* YOUR OBJECTIVE
Reproduce the part of the records that opens with the line containing "Did you make this recipe?" and closes with the line containing "photos/videos on Instagram", substituting "reviewing" for "rating" and leaving everything else unchanged.

* TASK DATA
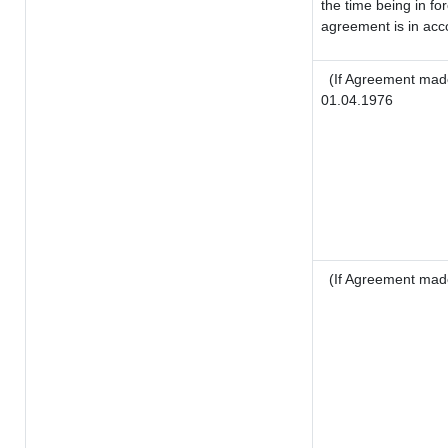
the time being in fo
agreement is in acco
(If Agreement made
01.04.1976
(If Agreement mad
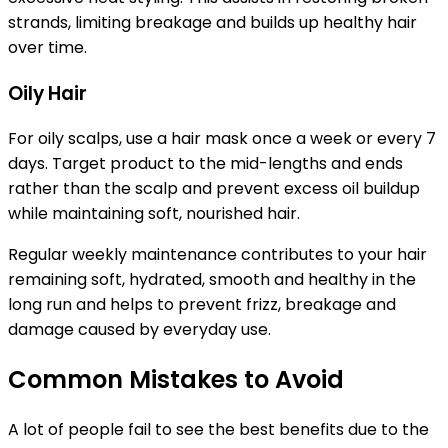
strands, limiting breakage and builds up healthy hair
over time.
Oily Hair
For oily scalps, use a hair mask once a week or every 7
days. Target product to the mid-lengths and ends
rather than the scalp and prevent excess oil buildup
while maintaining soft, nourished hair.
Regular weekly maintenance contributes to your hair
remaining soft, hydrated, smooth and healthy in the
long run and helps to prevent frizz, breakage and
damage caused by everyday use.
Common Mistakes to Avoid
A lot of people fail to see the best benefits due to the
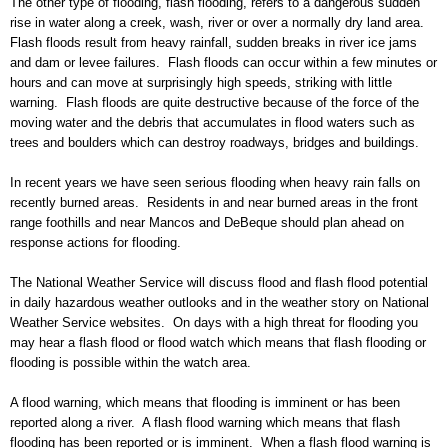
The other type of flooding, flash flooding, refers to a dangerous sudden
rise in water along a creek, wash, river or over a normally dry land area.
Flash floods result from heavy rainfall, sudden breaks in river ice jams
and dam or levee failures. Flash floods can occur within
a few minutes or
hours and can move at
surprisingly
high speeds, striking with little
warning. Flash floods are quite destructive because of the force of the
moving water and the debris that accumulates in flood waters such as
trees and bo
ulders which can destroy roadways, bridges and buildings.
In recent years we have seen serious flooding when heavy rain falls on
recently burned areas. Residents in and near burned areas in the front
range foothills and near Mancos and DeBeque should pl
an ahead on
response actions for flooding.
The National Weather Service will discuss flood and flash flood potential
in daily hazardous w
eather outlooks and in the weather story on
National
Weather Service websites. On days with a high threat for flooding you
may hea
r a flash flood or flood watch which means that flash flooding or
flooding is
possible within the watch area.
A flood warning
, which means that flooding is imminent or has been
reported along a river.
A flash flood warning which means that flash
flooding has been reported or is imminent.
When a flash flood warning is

==

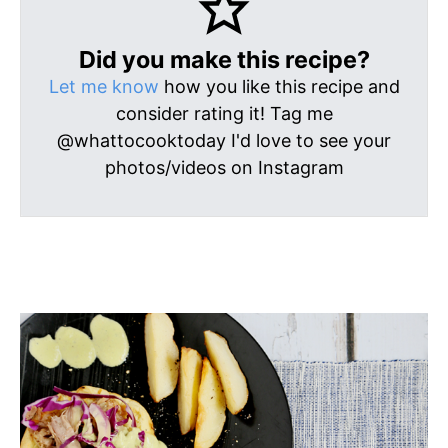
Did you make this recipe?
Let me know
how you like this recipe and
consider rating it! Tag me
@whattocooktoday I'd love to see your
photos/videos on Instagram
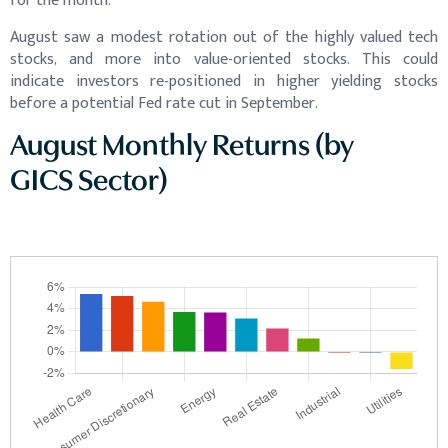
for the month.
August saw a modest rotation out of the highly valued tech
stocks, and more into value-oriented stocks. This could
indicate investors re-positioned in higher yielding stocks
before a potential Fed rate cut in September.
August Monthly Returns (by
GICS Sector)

---

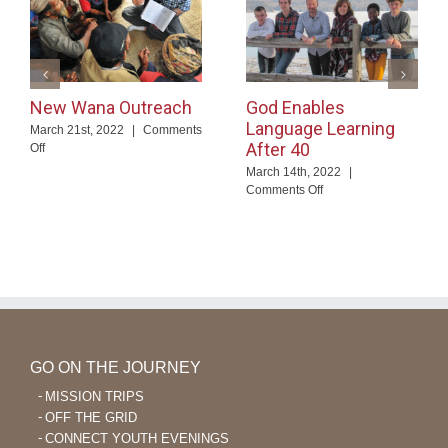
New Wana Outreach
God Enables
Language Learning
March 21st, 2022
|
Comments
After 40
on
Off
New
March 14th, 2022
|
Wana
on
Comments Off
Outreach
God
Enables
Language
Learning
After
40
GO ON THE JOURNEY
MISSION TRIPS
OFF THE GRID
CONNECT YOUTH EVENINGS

* RESPONSE
Did you make this recipe?
Let me know
how you like this recipe and
consider reviewing it! Tag me
@whattocooktoday I'd love to see your
photos/videos on Instagram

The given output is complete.